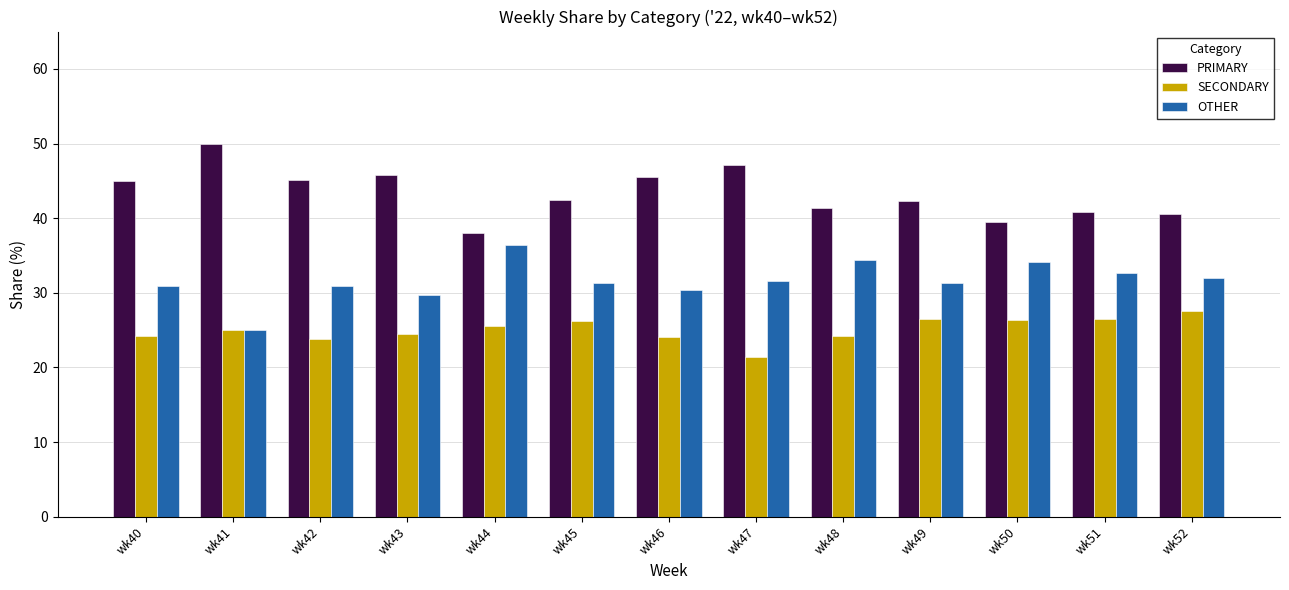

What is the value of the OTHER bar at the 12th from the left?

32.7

#####

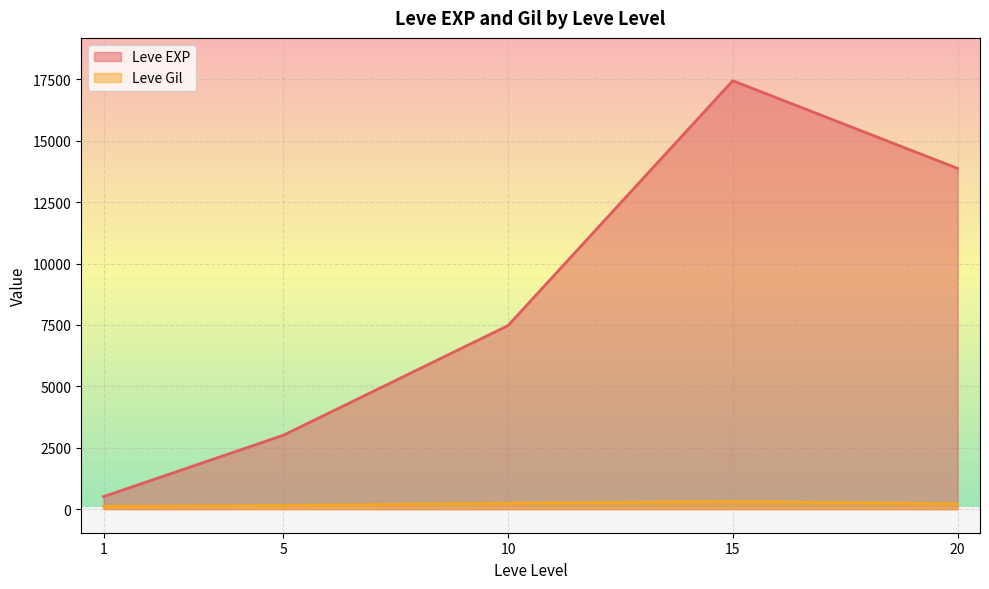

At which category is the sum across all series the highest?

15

#####

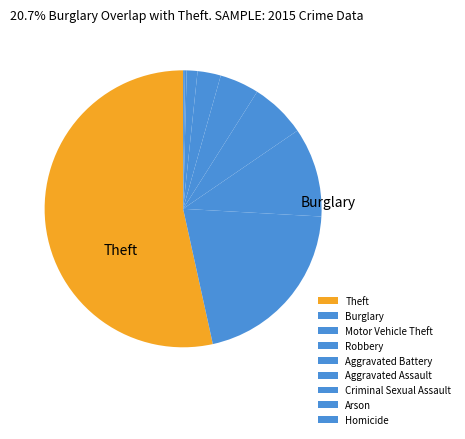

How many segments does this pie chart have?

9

#####

## Required work
Locate every line in the data above that contains the word "highest" and copy each of those lines.

## Answer to this problem
At which category is the sum across all series the highest?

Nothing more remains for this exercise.